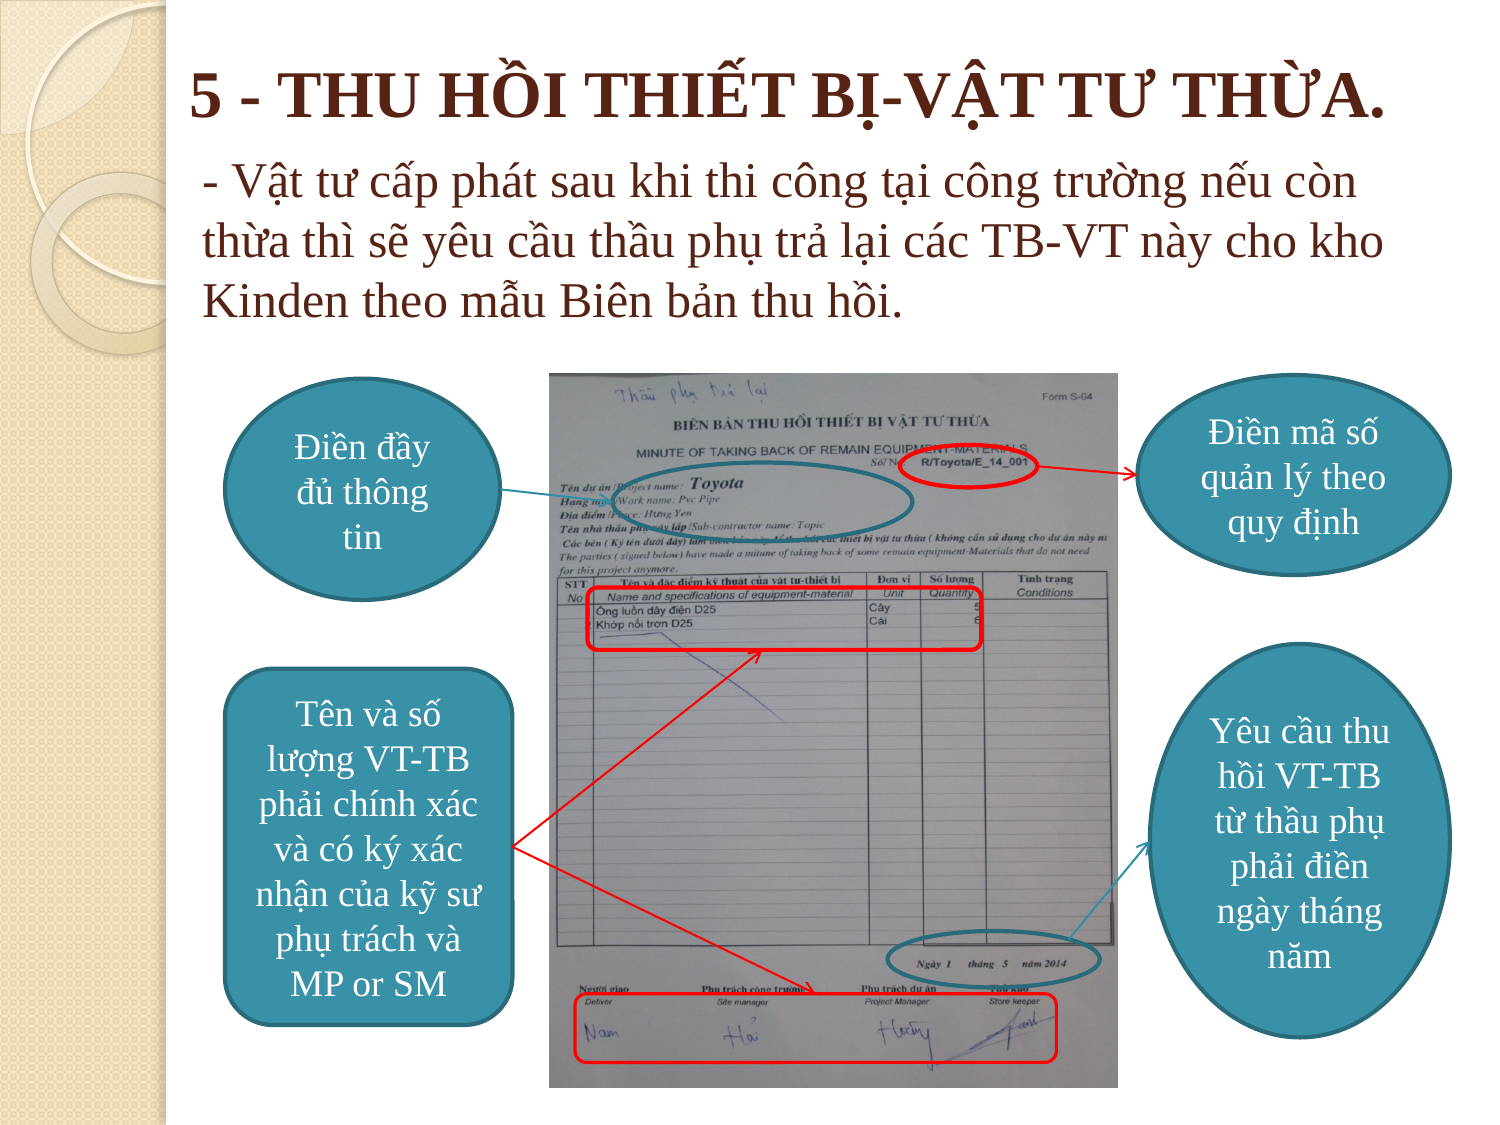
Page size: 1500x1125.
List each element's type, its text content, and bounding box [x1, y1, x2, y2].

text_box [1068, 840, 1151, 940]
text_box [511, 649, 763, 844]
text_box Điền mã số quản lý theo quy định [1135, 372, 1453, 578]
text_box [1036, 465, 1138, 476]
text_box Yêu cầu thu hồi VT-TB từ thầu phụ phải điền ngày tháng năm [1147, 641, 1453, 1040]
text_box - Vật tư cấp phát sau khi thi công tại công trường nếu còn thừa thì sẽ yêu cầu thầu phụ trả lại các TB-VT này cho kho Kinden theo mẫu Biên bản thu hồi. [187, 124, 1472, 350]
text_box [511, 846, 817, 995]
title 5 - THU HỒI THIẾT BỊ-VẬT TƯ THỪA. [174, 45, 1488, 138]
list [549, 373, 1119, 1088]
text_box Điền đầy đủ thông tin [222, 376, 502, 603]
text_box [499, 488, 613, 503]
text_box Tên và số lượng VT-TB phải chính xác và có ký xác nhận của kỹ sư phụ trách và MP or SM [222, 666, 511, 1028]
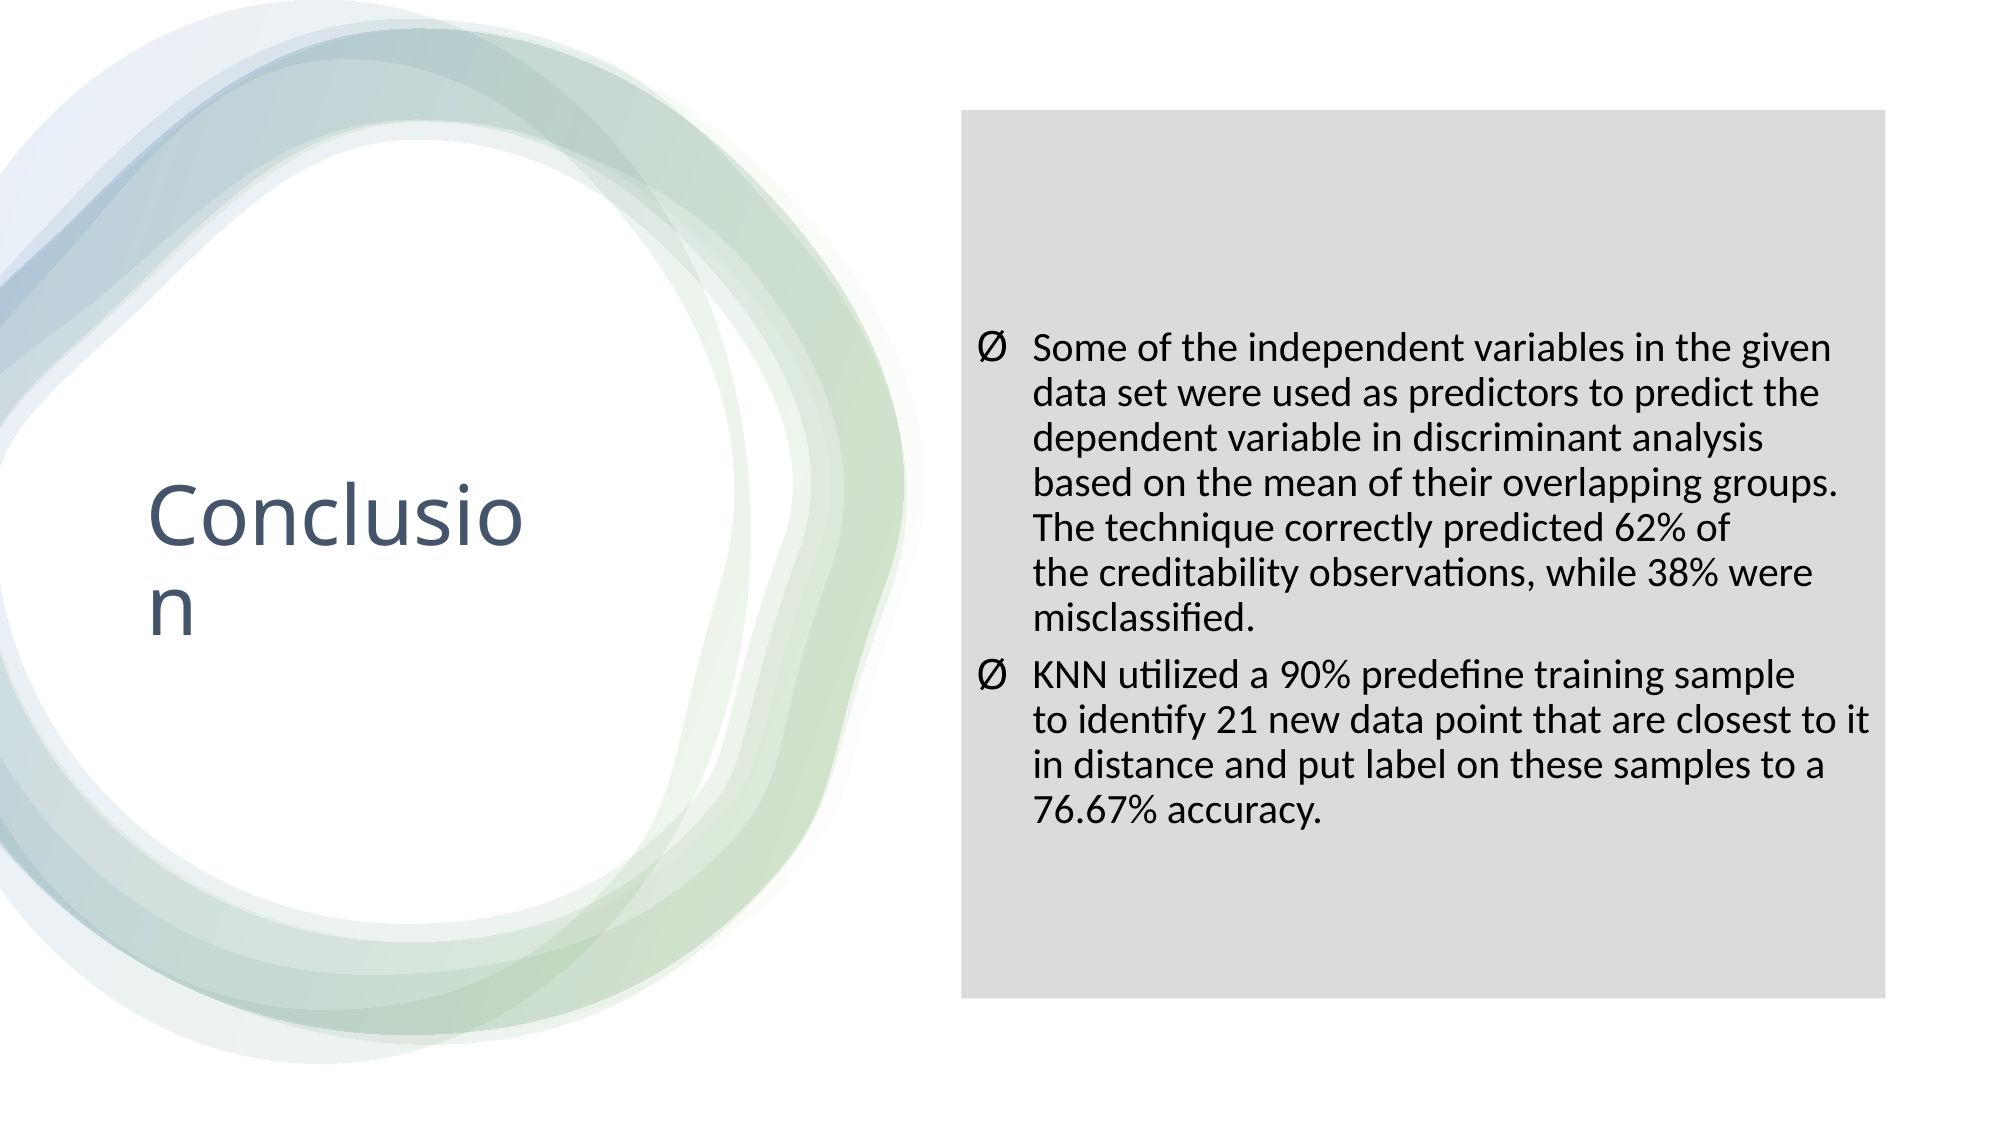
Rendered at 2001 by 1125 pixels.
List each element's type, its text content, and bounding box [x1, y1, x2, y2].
____
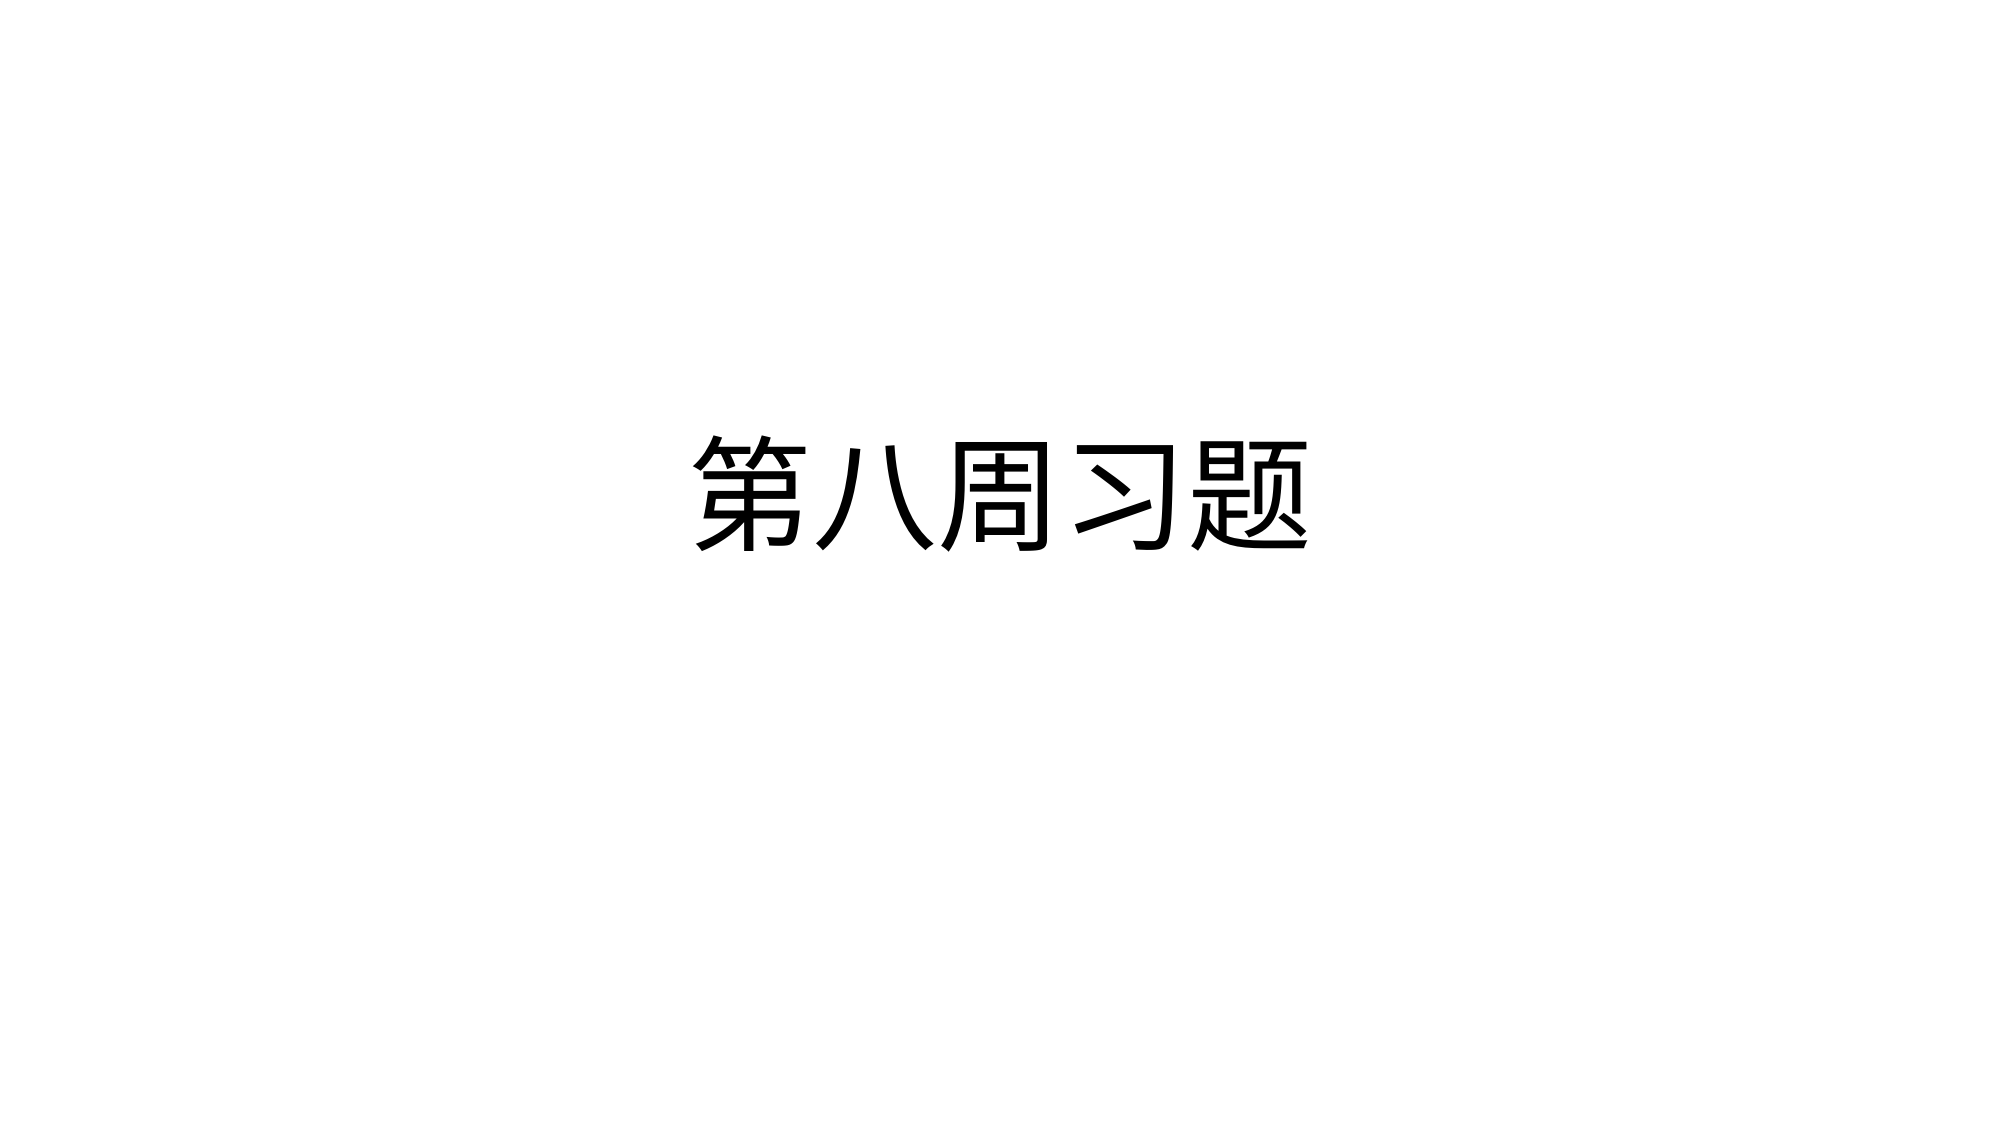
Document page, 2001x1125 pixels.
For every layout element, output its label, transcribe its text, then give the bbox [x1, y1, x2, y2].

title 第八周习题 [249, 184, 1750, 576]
____
*Work instructions:*
Nothing but a number should be given: how many lines in the records hold the word "pixels".

*Written solution:*
2